Google has simplified its two-step verification process for Android and iOS users by introducing a new prompt feature. While Android users already have a pre-installed Google Play services, iOS users have to install the Google search app to make use of Google Prompt. Google has announced that the feature might take three days to see the daylight.
When it is introduced, users will only need to approve the prompt to verify and sign in. The prompt will read “Are you trying to sign in?” followed by details of the device being used to sign in. This needs to be approved by simply choosing yes or vice-versa.
The earlier three options (confirmation email, confirmation SMS, and security key) will still be available. These features are accessible from the Google account by navigating to My account- sign in & security- 2-step verification. The help page will soon have all the details.

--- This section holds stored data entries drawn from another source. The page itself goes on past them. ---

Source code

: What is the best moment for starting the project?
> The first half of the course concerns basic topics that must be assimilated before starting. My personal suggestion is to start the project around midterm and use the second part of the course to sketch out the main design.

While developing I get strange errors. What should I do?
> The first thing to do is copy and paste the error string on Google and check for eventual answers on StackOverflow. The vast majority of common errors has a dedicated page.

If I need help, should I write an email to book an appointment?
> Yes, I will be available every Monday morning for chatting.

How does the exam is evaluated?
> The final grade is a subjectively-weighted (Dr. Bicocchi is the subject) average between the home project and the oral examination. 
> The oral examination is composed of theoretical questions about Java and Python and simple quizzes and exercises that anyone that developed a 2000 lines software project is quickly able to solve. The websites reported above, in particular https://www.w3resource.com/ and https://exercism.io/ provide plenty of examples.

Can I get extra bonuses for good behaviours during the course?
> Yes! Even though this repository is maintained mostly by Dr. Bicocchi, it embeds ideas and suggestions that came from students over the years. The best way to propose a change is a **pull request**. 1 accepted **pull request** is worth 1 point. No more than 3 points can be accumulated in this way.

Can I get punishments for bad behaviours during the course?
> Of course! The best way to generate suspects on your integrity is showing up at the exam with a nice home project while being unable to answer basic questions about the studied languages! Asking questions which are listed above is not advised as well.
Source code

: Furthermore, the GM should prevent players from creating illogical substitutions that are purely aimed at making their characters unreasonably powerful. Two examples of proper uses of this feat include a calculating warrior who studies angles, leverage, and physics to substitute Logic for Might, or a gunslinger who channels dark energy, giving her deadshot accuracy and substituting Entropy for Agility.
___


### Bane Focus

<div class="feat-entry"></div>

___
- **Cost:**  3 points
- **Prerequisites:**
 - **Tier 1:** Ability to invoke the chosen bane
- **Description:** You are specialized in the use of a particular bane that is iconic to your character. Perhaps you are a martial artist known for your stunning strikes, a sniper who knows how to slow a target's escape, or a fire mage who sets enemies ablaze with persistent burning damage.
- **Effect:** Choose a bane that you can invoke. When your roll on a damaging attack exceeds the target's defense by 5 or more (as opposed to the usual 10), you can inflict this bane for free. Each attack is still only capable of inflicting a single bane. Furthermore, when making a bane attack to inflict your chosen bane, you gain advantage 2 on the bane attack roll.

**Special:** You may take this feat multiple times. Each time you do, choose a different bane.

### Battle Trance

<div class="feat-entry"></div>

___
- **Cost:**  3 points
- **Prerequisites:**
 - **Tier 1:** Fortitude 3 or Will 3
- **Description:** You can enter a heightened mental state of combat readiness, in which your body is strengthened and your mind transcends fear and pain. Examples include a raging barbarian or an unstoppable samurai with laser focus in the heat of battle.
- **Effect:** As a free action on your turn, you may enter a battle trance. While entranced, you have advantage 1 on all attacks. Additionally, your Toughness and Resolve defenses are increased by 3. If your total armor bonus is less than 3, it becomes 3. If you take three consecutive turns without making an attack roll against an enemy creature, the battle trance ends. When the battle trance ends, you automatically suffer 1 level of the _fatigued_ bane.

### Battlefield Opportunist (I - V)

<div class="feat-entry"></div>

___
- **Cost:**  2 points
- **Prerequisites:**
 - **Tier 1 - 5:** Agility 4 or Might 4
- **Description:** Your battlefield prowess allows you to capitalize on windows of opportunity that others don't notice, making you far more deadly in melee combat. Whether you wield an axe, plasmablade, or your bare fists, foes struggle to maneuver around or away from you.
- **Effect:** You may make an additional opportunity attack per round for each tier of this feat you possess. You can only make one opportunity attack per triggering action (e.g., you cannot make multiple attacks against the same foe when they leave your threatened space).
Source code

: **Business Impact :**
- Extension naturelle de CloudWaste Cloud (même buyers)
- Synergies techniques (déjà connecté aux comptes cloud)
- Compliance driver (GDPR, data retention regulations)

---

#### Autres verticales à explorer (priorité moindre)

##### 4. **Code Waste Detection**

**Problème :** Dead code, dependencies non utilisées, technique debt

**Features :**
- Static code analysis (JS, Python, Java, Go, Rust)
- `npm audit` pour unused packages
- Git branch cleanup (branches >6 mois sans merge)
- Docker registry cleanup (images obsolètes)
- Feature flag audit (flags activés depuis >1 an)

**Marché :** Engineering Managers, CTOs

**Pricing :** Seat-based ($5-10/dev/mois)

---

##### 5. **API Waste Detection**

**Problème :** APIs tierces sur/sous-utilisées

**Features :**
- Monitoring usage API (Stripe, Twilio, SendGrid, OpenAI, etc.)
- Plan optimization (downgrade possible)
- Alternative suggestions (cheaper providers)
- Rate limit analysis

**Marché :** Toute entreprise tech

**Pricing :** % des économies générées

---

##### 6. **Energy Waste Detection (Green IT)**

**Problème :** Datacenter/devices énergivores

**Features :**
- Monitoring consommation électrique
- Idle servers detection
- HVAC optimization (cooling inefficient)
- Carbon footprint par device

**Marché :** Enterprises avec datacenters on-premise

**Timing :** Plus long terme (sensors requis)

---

SMS two-step verification has become less reliable because hackers can take advantage of the vulnerable Signaling System Seven (SS7) that is used by carriers to exchange information to intercept any SMS message or call that one may get. They can also use social engineering to transfer phone numbers, with the same result.
The feature seems to check that a certain phone belongs to the owner of the account, and then it sends a prompt through the Play Services framework to know that it’s the owner that’s trying to connect to a Google account.
Google may eventually release an API so that developers can use it to enable this sort of verification for their mobile apps and Chrome apps, as well. The feature is dependent on Google servers’ security, so as secure as it sounds, if at all Google’s servers are hacked, then this authentication method could also be rendered useless.